At Pin Oak, there are six competition rings going from 8 a.m. until later in the afternoon, so Walsh says that “there's lots to see and do,” including concession stands and shopping (jewelry, clothes, equestrian products), and on high-traffic days (Fridays, Saturdays and Sundays) they bring in different food trucks as well.
The annual event has been instrumental in raising funds for Texas Children's Hospital (main and west campuses), Ronald McDonald House Houston (the family rooms) and Candlelighters Childhood Cancer Family Alliance. "This year will be our 71st year, and Pin Oak was started to fund seed money for Texas Children's Hospital," says Walsh. "We've given millions to Ronald McDonald House, Candlelighters, and we all support Texas Children's.
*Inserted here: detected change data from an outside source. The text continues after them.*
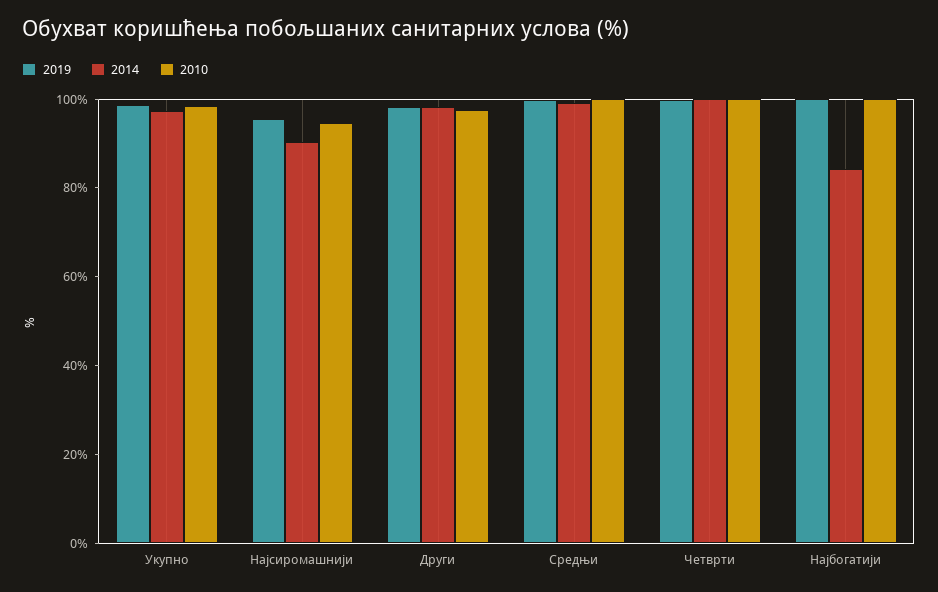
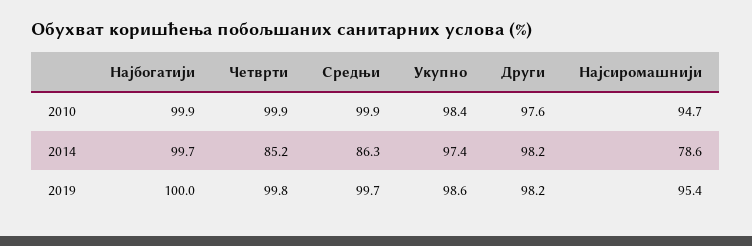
  {
    "2019": {
      "Укупно": 98.6,
      "Најсиромашнији": 95.4,
      "Други": 98.2,
      "Средњи": 99.7,
      "Четврти": 99.8,
      "Најбогатији": 100
    },
    "2014": {
      "Укупно": 97.4,
-     "Најсиромашнији": 90,
+     "Најсиромашнији": 78.6,
      "Други": 98.2,
-     "Средњи": 100,
+     "Средњи": 86.3,
-     "Четврти": 100,
+     "Четврти": 85.2,
-     "Најбогатији": 85
+     "Најбогатији": 99.7
    },
    "2010": {
      "Укупно": 98.4,
      "Најсиромашнији": 94.7,
      "Други": 97.6,
      "Средњи": 99.9,
      "Четврти": 99.9,
      "Најбогатији": 99.9
    }
  }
We're a 501(c)(3), and our goal is to raise money for [these charities]. Last year we raised almost a quarter of a million dollars from one horse show."
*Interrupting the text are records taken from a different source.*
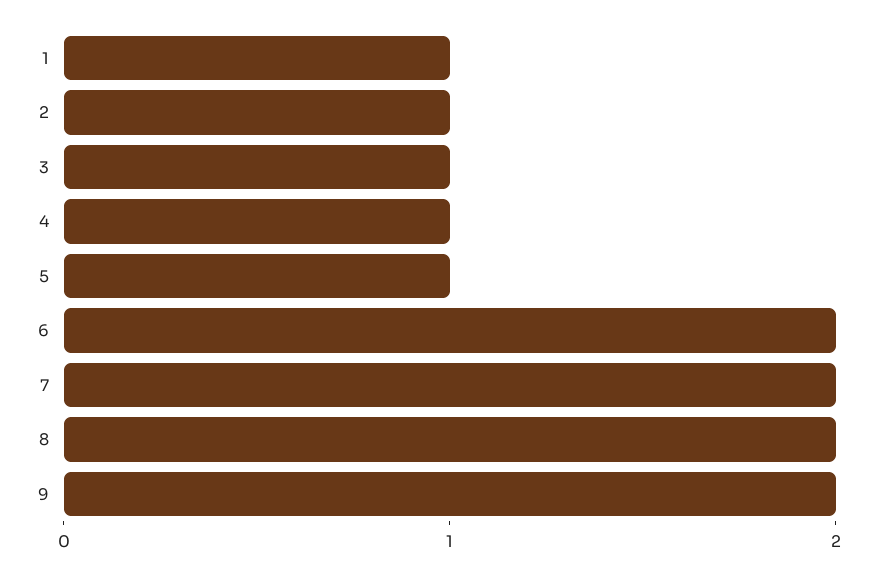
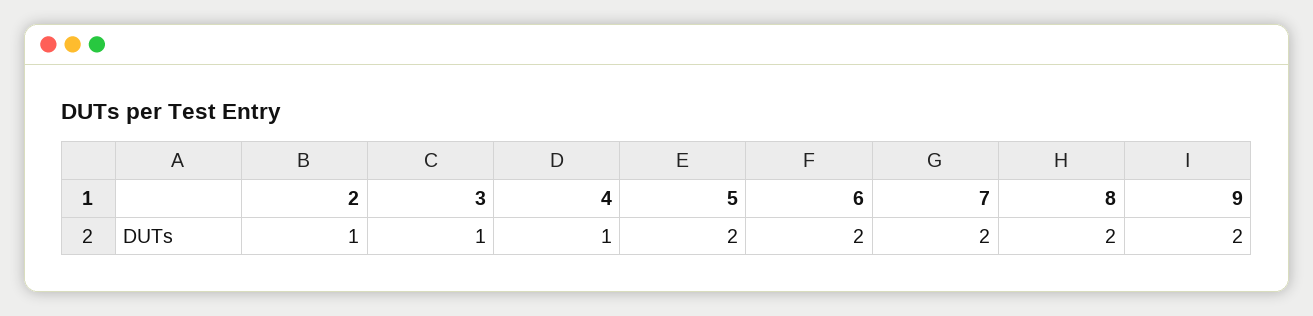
  {
-   "1": 1,
    "2": 1,
    "3": 1,
    "4": 1,
-   "5": 1,
+   "5": 2,
    "6": 2,
    "7": 2,
    "8": 2,
    "9": 2
  }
Walsh also credits the sponsors and their continued support for the event. "We have people who've been with us many, many years," says Walsh, adding that new sponsors join every year. "We're proud that we're making our goals in spite of the oil and gas market, and a lot of people have stepped up." She says that even those corporations suffering from the lower price of oil still manage to give something to support these worthwhile charities.
Pin Oak is a two-week affair, with three ticketed events: the Hildebrand Fund Grand Prix event on Saturday, March 26 at 6 p.m.; the USHJA International Hunter Derby (and Hatter Derby Night) on Friday, April 1 at 6 p.m.; and the Walter Oil & Gas Grand Prix event on Saturday, April 2 at 6 p.m. The price for ticketed events is $10 per person; on all other days, the show is free and open to the public.
Walsh says that it's a great opportunity to go and watch the different kinds of horses. The event is unique in that it is only one of a few shows in the country that feature multiple registered breeds and various equestrian disciplines (riding and driving). Visitors will see American Saddlebred horses, known as the "peacocks of the show ring"; and they'll compete in several types of classes, including Pleasure, Equitation, Three-gaited, Five-gaited and Fine Harness. Pin Oak also features Andalusian horses, one of the great ancient breeds, known for their intelligence and kind disposition.
Visitors to the event will be able to see the horses up close. They are all comfortable being around people, and Walsh says we'll see them walking around the grounds with their trainers.
Pin Oak runs March 22 through April 3, Great Southwest Equestrian Center, 2501 South Mason, Katy, 713-621-6290, pinoak.org. Free to $10.